Copy the lines below verbatim, starting from the very first one and continuing up to and including the line that contains "genus: Dasylirion".

___ MATERIAL FOR THIS TASK ___

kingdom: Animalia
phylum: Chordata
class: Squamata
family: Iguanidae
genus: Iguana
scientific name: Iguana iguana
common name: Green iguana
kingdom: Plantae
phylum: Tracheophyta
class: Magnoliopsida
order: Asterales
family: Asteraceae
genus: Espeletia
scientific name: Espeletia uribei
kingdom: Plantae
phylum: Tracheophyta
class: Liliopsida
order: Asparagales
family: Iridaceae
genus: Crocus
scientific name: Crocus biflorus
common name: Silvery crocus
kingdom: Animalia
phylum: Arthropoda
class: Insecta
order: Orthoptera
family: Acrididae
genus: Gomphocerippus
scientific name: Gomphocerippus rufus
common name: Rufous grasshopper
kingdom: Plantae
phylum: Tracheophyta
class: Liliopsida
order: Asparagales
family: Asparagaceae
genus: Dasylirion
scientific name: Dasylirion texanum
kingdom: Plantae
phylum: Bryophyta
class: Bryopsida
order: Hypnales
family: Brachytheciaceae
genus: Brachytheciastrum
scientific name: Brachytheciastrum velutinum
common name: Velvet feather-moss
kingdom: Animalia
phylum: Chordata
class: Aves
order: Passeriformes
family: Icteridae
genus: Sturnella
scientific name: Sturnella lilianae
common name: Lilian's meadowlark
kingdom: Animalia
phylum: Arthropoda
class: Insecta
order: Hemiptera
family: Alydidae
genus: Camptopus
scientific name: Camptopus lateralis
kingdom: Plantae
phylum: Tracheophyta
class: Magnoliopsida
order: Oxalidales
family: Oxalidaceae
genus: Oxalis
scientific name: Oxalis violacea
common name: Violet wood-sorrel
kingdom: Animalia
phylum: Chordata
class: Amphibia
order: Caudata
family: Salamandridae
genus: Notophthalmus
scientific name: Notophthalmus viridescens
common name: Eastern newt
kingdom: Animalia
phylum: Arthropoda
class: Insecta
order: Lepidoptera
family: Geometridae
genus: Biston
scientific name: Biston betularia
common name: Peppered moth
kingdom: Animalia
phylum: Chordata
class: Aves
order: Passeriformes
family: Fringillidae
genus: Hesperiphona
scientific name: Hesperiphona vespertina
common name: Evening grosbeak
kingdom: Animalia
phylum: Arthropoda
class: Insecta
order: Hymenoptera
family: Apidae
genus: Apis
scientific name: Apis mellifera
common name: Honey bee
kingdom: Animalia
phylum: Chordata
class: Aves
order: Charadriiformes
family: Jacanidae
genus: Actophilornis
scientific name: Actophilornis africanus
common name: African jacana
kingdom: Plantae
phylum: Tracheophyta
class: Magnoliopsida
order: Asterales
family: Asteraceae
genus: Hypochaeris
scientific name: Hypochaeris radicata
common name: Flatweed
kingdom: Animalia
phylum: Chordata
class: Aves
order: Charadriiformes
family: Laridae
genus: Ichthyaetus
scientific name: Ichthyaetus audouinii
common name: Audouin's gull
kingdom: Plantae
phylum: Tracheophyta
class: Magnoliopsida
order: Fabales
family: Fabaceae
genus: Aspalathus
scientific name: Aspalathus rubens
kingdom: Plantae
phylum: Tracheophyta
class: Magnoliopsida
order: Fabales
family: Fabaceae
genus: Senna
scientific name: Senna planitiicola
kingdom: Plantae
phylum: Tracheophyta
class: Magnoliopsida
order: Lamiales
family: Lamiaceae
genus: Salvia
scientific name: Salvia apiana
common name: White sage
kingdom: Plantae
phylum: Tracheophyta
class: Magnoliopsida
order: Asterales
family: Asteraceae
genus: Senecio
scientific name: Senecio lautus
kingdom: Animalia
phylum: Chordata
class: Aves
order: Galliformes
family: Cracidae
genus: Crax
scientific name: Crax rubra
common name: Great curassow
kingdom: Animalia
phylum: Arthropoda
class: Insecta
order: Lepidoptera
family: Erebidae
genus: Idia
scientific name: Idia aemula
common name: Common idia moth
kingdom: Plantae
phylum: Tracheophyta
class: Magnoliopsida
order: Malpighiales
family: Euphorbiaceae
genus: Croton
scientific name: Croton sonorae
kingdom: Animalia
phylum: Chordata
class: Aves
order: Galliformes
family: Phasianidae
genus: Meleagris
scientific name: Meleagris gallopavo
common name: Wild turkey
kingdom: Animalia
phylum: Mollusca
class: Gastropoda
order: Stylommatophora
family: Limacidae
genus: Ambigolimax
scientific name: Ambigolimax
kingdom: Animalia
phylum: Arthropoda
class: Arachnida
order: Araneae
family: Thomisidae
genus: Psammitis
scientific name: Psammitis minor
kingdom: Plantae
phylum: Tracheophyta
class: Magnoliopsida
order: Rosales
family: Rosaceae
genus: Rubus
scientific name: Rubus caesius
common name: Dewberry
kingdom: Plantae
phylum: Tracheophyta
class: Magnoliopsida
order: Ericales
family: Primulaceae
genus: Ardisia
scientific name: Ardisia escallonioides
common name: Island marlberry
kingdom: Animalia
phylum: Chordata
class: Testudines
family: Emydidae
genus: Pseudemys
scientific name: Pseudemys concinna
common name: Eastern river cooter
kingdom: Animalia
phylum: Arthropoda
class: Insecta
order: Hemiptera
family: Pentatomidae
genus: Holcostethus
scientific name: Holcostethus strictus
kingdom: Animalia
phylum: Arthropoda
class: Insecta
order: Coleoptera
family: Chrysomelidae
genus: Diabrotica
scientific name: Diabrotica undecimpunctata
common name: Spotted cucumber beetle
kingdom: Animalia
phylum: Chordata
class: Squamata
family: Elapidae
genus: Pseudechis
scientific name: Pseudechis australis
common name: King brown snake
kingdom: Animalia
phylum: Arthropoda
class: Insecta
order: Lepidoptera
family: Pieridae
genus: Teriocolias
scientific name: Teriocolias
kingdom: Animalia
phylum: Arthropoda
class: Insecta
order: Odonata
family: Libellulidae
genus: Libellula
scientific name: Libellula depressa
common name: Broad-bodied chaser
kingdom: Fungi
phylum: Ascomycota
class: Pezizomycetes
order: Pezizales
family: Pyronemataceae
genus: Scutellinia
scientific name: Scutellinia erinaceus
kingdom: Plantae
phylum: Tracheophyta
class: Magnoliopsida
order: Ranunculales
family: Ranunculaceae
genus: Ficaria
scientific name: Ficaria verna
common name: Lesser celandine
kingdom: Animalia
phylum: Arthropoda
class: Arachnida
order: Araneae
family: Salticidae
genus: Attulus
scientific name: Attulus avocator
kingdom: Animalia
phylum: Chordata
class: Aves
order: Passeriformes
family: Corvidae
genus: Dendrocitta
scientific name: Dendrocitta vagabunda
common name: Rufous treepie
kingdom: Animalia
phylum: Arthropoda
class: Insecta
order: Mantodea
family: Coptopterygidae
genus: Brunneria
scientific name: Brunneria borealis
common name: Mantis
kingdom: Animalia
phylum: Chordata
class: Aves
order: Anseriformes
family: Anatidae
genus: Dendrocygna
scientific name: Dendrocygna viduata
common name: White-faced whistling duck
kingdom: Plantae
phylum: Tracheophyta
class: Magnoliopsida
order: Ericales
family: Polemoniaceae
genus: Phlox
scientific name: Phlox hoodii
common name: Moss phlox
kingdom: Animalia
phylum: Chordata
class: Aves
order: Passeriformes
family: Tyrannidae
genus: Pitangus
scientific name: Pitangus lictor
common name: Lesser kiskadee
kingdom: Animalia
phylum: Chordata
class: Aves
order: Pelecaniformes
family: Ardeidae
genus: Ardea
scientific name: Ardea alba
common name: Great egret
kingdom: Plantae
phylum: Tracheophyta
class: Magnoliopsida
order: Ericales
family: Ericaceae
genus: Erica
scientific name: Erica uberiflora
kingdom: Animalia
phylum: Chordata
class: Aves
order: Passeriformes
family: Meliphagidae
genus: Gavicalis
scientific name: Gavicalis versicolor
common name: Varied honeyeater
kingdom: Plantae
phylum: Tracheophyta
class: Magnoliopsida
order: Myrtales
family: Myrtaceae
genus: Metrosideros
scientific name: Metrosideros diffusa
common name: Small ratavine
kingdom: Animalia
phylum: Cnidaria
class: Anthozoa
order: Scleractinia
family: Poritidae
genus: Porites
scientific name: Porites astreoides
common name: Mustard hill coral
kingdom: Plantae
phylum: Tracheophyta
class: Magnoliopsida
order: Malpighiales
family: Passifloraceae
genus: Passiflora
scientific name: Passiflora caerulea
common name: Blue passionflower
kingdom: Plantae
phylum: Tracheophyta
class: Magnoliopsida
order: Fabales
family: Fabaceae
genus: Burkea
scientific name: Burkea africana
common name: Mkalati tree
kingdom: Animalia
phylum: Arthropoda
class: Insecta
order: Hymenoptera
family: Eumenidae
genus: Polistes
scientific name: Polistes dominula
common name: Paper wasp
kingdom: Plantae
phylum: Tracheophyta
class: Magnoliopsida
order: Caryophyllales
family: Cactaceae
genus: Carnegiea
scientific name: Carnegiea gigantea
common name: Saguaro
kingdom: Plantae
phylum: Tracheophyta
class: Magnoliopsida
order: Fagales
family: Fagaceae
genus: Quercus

___

-- TASK OUTPUT --
kingdom: Animalia
phylum: Chordata
class: Squamata
family: Iguanidae
genus: Iguana
scientific name: Iguana iguana
common name: Green iguana
kingdom: Plantae
phylum: Tracheophyta
class: Magnoliopsida
order: Asterales
family: Asteraceae
genus: Espeletia
scientific name: Espeletia uribei
kingdom: Plantae
phylum: Tracheophyta
class: Liliopsida
order: Asparagales
family: Iridaceae
genus: Crocus
scientific name: Crocus biflorus
common name: Silvery crocus
kingdom: Animalia
phylum: Arthropoda
class: Insecta
order: Orthoptera
family: Acrididae
genus: Gomphocerippus
scientific name: Gomphocerippus rufus
common name: Rufous grasshopper
kingdom: Plantae
phylum: Tracheophyta
class: Liliopsida
order: Asparagales
family: Asparagaceae
genus: Dasylirion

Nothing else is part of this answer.